> [About this exercise] Reproduce the listing word for word, leaving every picture behind.
BEGIN Supplied material
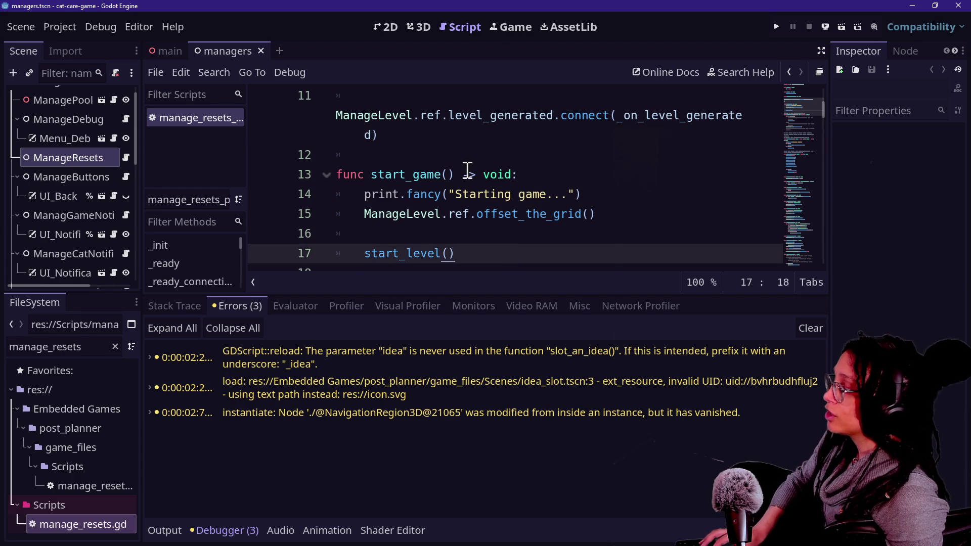
pyautogui.press('shift+alt+o')
pyautogui.write('manage_rese')
pyautogui.press('Return')
pyautogui.click(448, 192)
END Supplied material
> [Answer for this exercise]
pyautogui.press('shift+alt+o')
pyautogui.write('manage_rese')
pyautogui.press('Return')
pyautogui.click(448, 192)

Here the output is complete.